> Most residents generate less revenue than they cost to train.
Is this just a thresholding issue? What substantially changes about the resident from year 1 to 3? Can you chop residency up into different tiers where they don't need somebody watching them do stitches once they're no longer the lowest tier?
I find it extremely suspicious that a sector with so much money in it can't figure out how to make apprenticeships profitable but an electrician can.
You seem to be confusing amount of money with actual control. Electrical contractors can charge any price they want (subject to customer demand). Hospitals, especially teaching hospitals, have no such freedom. Medicare reimbursement rates are fixed by government fiat. This is not a free market.
Residencies are already chopped up into tiers. Those with more experience have more clinical and administrative autonomy. But for the most part, Medicare doesn't allow hospitals to directly bill for work done by residents. With a few limited exceptions, all of their work has to be supervised and signed off by a qualified attending physician. This training and supervision is extremely expensive.

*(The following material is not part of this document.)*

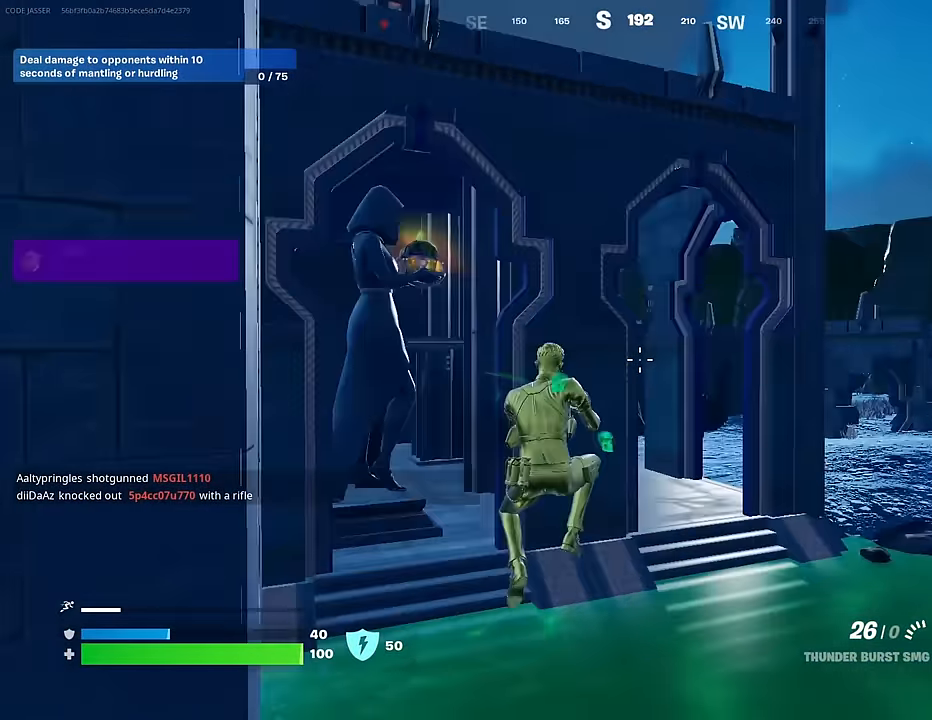
{"buttons": ["L3"], "left_stick": "up", "right_stick": "center", "events": [[50, "right_stick", "center"], [167, "right_stick", "left"], [300, "right_stick", "center"], [433, "L3", "down"]]}
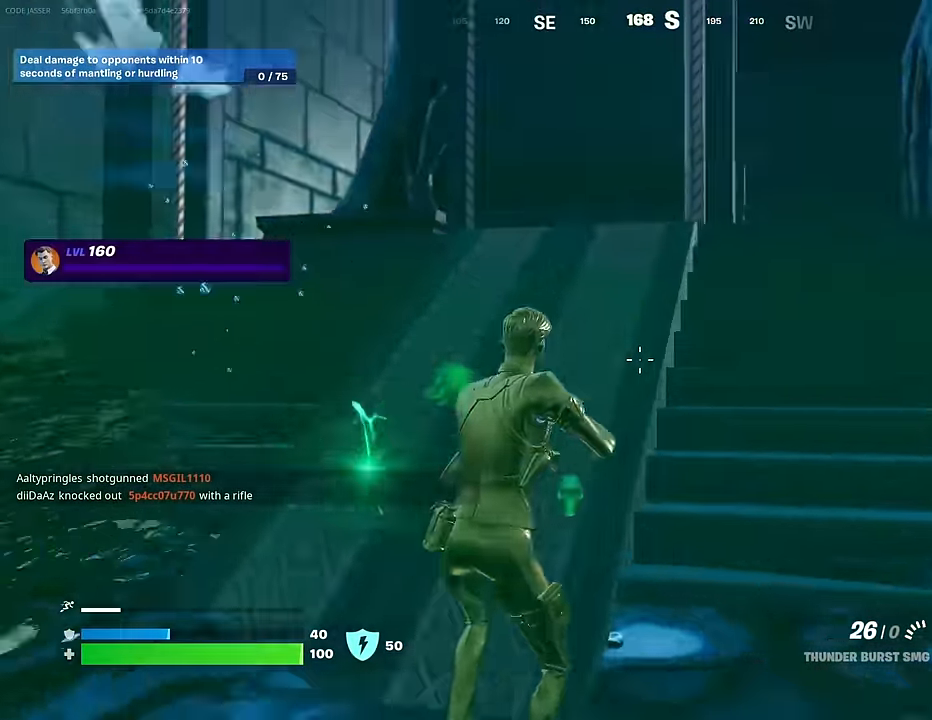
{"buttons": [], "left_stick": "up", "right_stick": "center", "events": [[17, "L3", "up"], [33, "CROSS", "down"], [150, "CROSS", "up"], [217, "right_stick", "left"], [317, "right_stick", "center"], [417, "TRIANGLE", "down"], [500, "TRIANGLE", "up"]]}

Any major reforms will have to come at the federal government policy level. This is not a problem that medical schools and teaching hospitals can solve by themselves.
I think it is primarily a matter of insurance expectations and regulation of residents. It dictates what services they can bill for and the amount of redundant oversight required.
It is a self imposed problem.
The problem is largely imposed by Congress in terms of strict rules about what hospitals are allowed to bill Medicare for. This is not something that teaching hospitals have imposed on themselves.
correct, I didn't mean to imply it was by the hospitals, although the teaching hospitals may still benefit from the current arrangement.